(Entries shown begins)

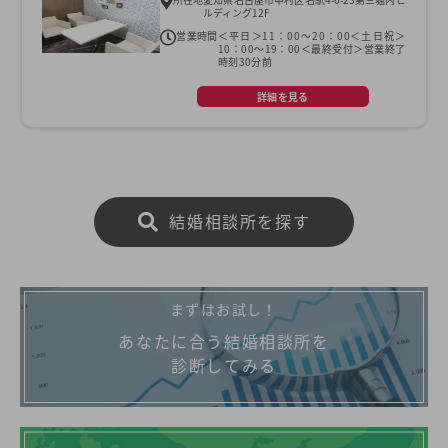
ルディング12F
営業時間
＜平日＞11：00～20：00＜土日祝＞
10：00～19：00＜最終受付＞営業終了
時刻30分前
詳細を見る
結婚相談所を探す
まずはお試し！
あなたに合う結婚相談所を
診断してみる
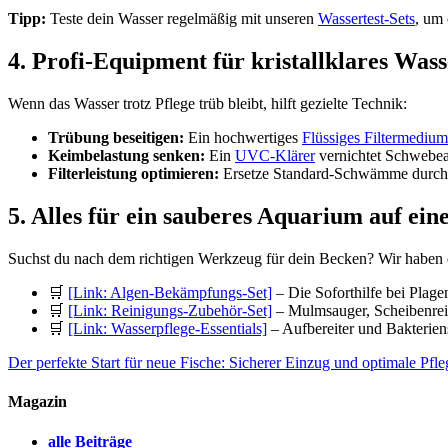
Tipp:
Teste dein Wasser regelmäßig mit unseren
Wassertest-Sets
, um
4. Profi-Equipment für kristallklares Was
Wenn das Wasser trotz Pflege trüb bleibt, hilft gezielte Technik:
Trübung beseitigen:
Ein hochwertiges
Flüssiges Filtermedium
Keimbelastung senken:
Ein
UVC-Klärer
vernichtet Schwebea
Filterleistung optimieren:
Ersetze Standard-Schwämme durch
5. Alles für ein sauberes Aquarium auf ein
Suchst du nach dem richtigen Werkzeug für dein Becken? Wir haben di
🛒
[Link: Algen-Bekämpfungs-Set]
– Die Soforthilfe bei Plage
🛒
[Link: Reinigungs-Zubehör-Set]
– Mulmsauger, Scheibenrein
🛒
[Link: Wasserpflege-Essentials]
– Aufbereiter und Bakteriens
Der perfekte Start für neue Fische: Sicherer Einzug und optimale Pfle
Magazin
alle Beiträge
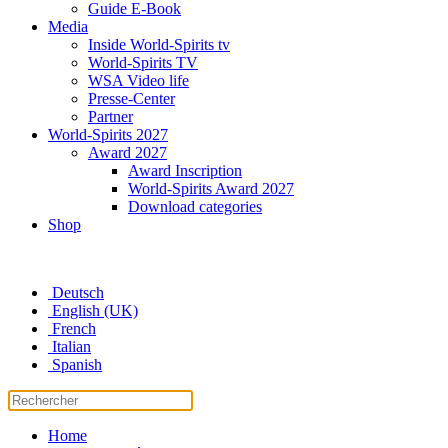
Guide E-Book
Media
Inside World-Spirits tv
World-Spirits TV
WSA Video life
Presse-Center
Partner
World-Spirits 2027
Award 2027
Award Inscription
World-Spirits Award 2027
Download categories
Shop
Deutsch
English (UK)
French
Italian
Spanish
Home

(Entries shown ends)
(Entries shown begins)

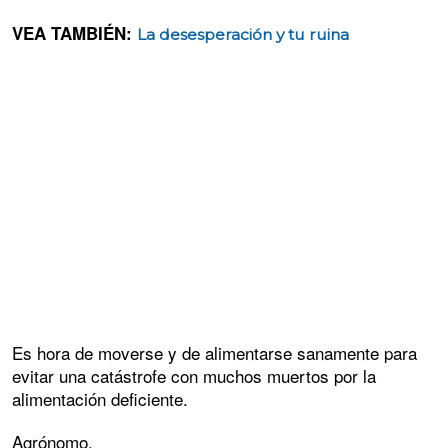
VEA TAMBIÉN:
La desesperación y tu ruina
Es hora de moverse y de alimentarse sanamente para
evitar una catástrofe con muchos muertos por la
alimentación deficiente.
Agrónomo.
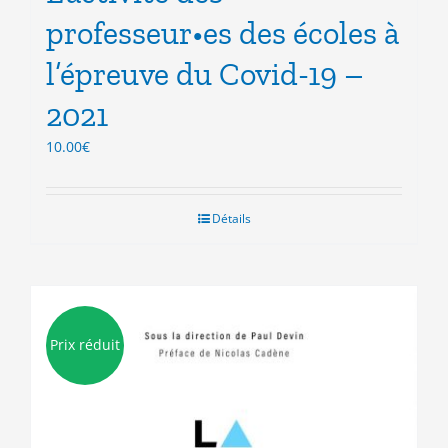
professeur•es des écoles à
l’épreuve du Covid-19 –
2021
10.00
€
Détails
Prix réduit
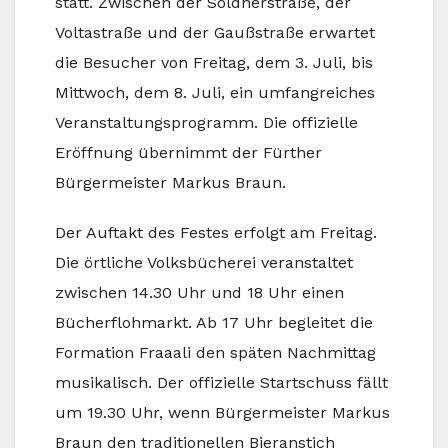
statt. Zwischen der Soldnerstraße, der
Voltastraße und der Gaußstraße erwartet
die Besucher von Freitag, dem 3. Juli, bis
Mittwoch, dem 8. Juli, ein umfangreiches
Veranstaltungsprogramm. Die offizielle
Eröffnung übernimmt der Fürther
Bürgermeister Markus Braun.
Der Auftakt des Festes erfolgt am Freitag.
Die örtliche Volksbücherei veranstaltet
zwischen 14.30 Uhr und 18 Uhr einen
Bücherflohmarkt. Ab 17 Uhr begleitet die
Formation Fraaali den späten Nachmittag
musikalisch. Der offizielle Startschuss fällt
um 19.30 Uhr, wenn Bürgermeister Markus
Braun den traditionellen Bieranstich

(Entries shown ends)

**Work request:** Which lines of the material contain the string "World"? List each of them.

**Result of this task:**
Inside World-Spirits tv
World-Spirits TV
World-Spirits 2027
World-Spirits Award 2027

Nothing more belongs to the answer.